SELECTED EXCERPT >>
.....

There’s some weird stuff that I’m expected to take as a “compliment” in our society. For instance, when men on the street shout at me about my breasts. Or when someone gropes me at a party. Or, on the milder side of things, when a man asks me why I’m single.
Single women on dating websites or out in the offline world are probably familiar with this question, posed by an admiring or perhaps slightly suspicious man: “Wow, someone like you, single? How could that be?” The implication is either that the woman in question is so stupendously amazing that it just goes against the very laws of nature for her to be single—or, much less flatteringly, that there must be something “wrong” with her that she’s not revealing that explains the singleness. Or, in a weird way, both.
Earlier in my adult life I might’ve found this endearing, but now I just find it irritating. Here’s why.
1) Only women are ever asked this question.
I know, that’s a general statement; I’m sure some man is going to read this and recall a time when he was asked that question and then think that that invalidates the point I’m about to make. It probably happens. But it’s women who are overwhelmingly asked to justify their single status. Why?
Part of it is probably that being single is more stigmatized for women than for men. Now, not having sex—or, worse, being “a virgin”—is more stigmatized for men than for women. But when a man is single, the assumption is generally that he’s having a great time hooking up with tons of (probably attractive) people. When a woman is single, the assumption is generally that she’s pathetic, miserable, and broken—probably spending her free time sobbing into her ice cream while watching old romantic films. Our collective image of “single woman” is not someone who has tons of fun casual sex and doesn’t care for a boyfriend or girlfriend. It’s also not someone who isn’t really into romance or sex and prefers to spend her leisure time on other things.

.....

SOURCE DATA >>
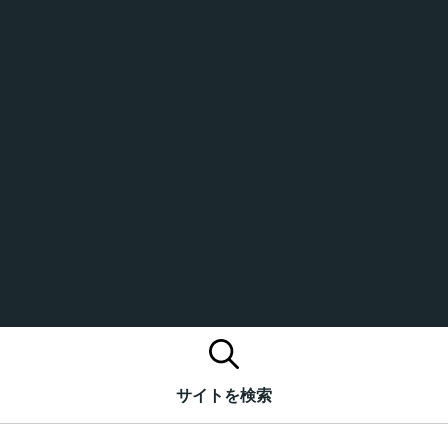
サイトを検索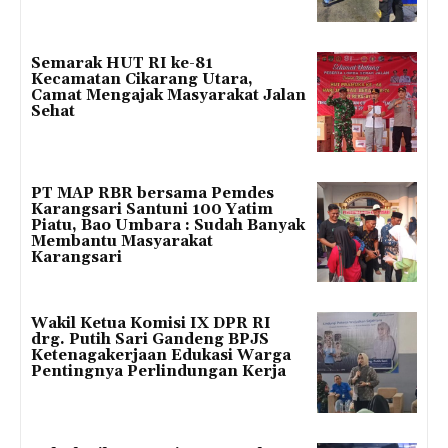
Semarak HUT RI ke-81
Kecamatan Cikarang Utara,
Camat Mengajak Masyarakat Jalan
Sehat
PT MAP RBR bersama Pemdes
Karangsari Santuni 100 Yatim
Piatu, Bao Umbara : Sudah Banyak
Membantu Masyarakat
Karangsari
Wakil Ketua Komisi IX DPR RI
drg. Putih Sari Gandeng BPJS
Ketenagakerjaan Edukasi Warga
Pentingnya Perlindungan Kerja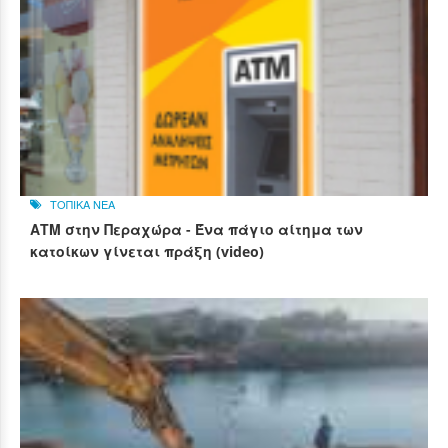
ΤΟΠΙΚΑ ΝΕΑ
ΑΤΜ στην Περαχώρα - Ένα πάγιο αίτημα των
κατοίκων γίνεται πράξη (video)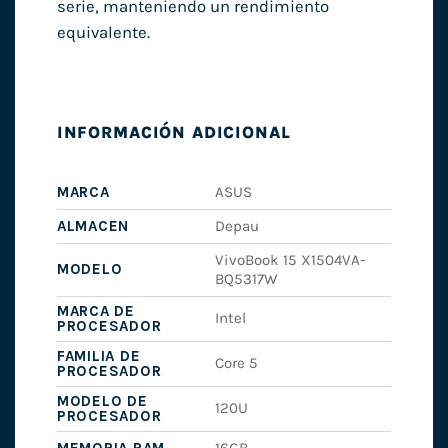
serie, manteniendo un rendimiento
equivalente.
INFORMACIÓN ADICIONAL
MARCA
ASUS
ALMACEN
Depau
VivoBook 15 X1504VA-
MODELO
BQ5317W
MARCA DE
Intel
PROCESADOR
FAMILIA DE
Core 5
PROCESADOR
MODELO DE
120U
PROCESADOR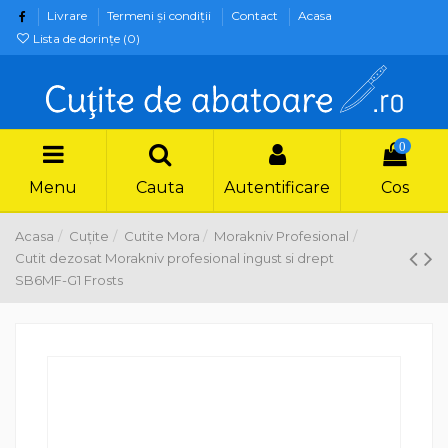
Livrare
Termeni şi condiţii
Contact
Acasa
Lista de dorințe (
0
)
0
Menu
Cauta
Autentificare
Cos
Acasa
Cuțite
Cutite Mora
Morakniv Profesional
Cutit dezosat Morakniv profesional ingust si drept
SB6MF-G1 Frosts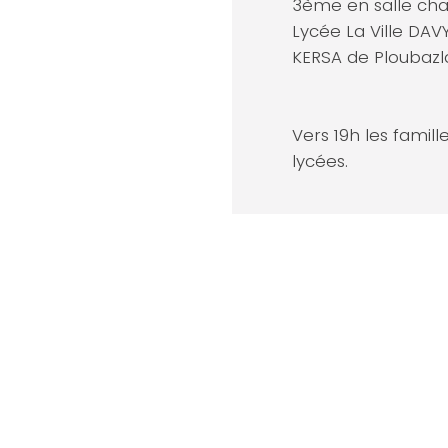
3ème en salle cha
Lycée La Ville DAV
KERSA de Ploubaz
Vers 19h les famill
lycées.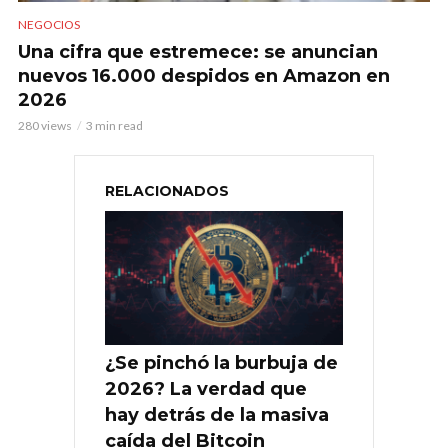
NEGOCIOS
Una cifra que estremece: se anuncian
nuevos 16.000 despidos en Amazon en
2026
280 views
3 min read
RELACIONADOS
¿Se pinchó la burbuja de
2026? La verdad que
hay detrás de la masiva
caída del Bitcoin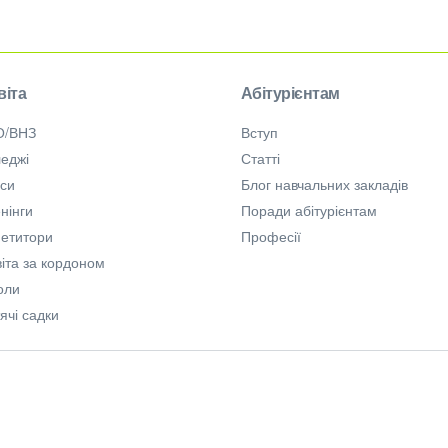
віта
Абітурієнтам
О/ВНЗ
Вступ
еджі
Статті
рси
Блог навчальних закладів
нінги
Поради абітурієнтам
петитори
Професії
іта за кордоном
оли
ячі садки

.....

TASK TO COMPLETE >> Continue the piece about women being asked why they're single, starting right after its last sentence.

RESULT >>
Another part of it is this weird pedestal we put women on in our culture. (You know, “the fairer sex” and all that.) Some people mistakenly think that this is feminism. It’s not, though. It’s just putting pressure on women to be Perfect, Ethereal Beings who occasionally deign to bless the lowly men with their attention. Not only does this prevent people (especially men) from seeing women as, you know, actual human beings, but it’s a pedestal to which very few women actually have access. Women of color are never seen this way. Disabled women are never seen this way.
Presuming that an awesome woman must have a partner while an equally awesome man does not entails putting women on this rarefied and useless pedestal.
2) This question presumes that we don’t want to be single.
“Why are you single?” “Why aren’t you working at an archeological dig in Argentina?” “Why aren’t you eating a pizza right now?” “Why do you have brown hair?” These questions all make about the same amount of sense for someone who has shown little interest in not being single, in working at an archeological dig in Argentina, in eating a pizza right now, or in having any other color of hair besides brown.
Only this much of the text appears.